The potential for false positives in GxS tests, created by an uneven sample size in each of the four groups, i.e. male and female for both cases and controls, enforces the need for large and carefully-selected control samples. Given the large number of different variables and co-factors in human populations (compared to controlled laboratory and agricultural studies), mixed models are being increasingly used in GWAS, and have good potential to investigate sex-dependent effects (Hoffman, Mezey, and Schadt 2014). Finally, it is now possible to conduct association tests across the X-chromosome that incorporates male hemizygosity and X-inactivation using the XWAS software package (Gao et al. 2015). This method has found new X-linked genes for auto-immune disorders, some of which exert sex-specific risk (D. Chang et al. 2014).
Sex-dependent genetic effects by disease class
Neurology and psychiatry
Although large GWAS have been performed on common neurological and psychiatric disorders, such as Parkinson's Disease, epilepsy, schizophrenia and bipolar disorder, there no robust reports of sex-dependent effects. In Alzheimer’s disease, the APOE gene, e4 risk allele exhibits an earlier onset in men but a greater overall risk in women, notably in heterozygous women carrying one APOE-ϵ4 allele (Riedel, Thompson, and Brinton 2016). The biochemical origins of this are expected to be in the lowering of bioenergetic rate during menopause, which creates a uniquely-female risk profile (Riedel, Thompson, and Brinton 2016). Within the other disorders, there are subtle sex-differences reported in prevalence, drug metabolism and clinical presentation, suggesting some influence of sex differences in pathogenesis and potentially genetics. (Also see Figure 1, Unipolar depression, with increased disability-adjusted life years in women globally.)

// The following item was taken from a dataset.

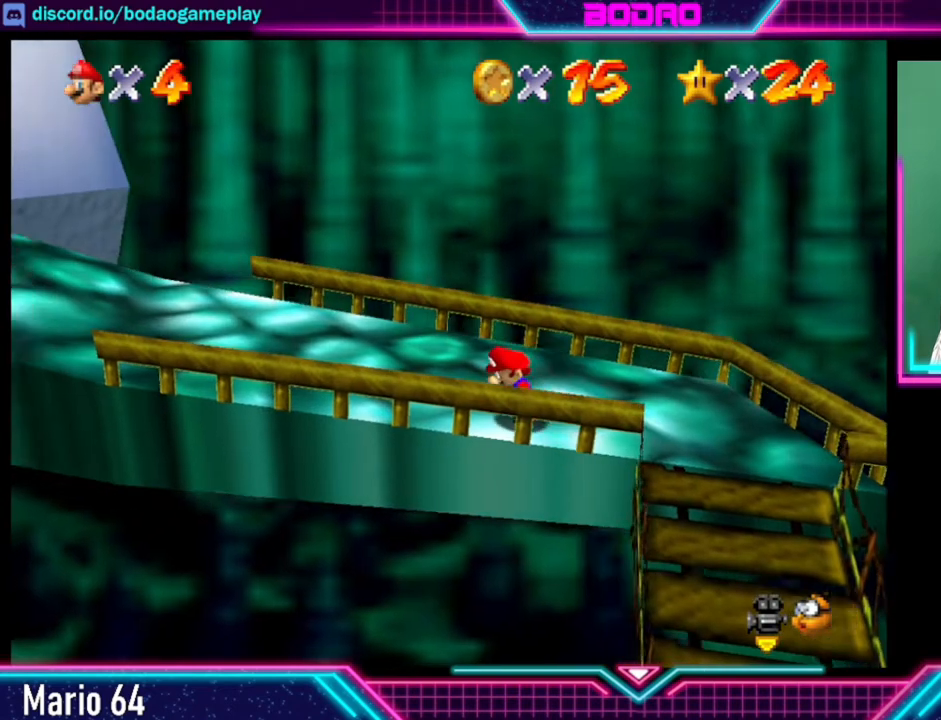
{"buttons": [], "left_stick": "left", "events": []}
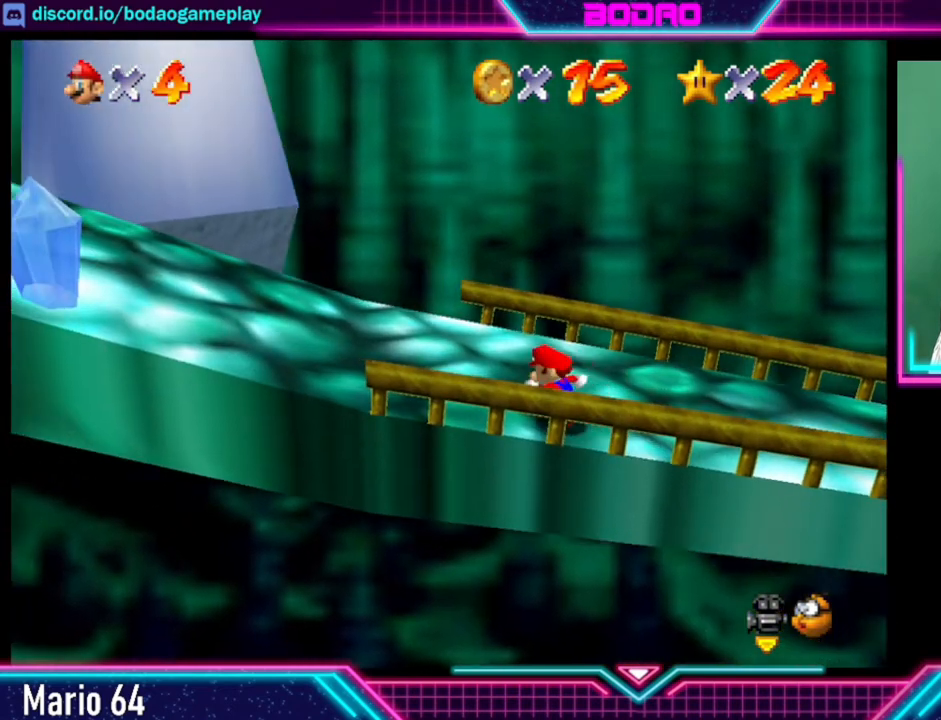
{"buttons": [], "left_stick": "left", "events": []}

Autism typically has a 3:1 male-bias in prevalence, and is predominated by high-penetrance de novo mutations. These do not occur in male-biased genes, although gene expression in specific brain regions exhibits increased activity of normally-male biased genes (Werling, Parikshak, and Geschwind 2016). This provides strong evidence that hyper-masculinisation of certain regions of the brain, in both sexes, forms part of the aetiology of autism. In female autism cases, maternally-inherited genomic structural variation is a more common cause, leading to speculation that female embryos are more tolerant to this kind of genetic variation, but with the disadvantage of increased risk of disorders such as autism (Desachy et al. 2015). These examples for autism concern the impact of rare variants on disease, and are not under the same evolutionary forces as the high-frequency, low-risk variants which control many quantitative traits and common disease. Nevertheless, it constitutes a sex difference in genetic architecture, which is likely to originate from the differing pressures of natural selection on male and female genomes.
Auto-immunity
These disorders classically show increased prevalence in females e.g. rheumatoid arthritis and osteoarthritis (from Figure 1 and see (Rubtsova, Marrack, and Rubtsov 2015), but there are few reports from high-powered GWAS of common immune disorders into the investigation or discovery of sex-dependent genetic effects. Application of the ‘XWAS method’ has identified X-linked sex-specific genetic effects on inflammatory bowel disease at genes C1-GALT1-C1, CENPI and MCF2 (D. Chang et al. 2014).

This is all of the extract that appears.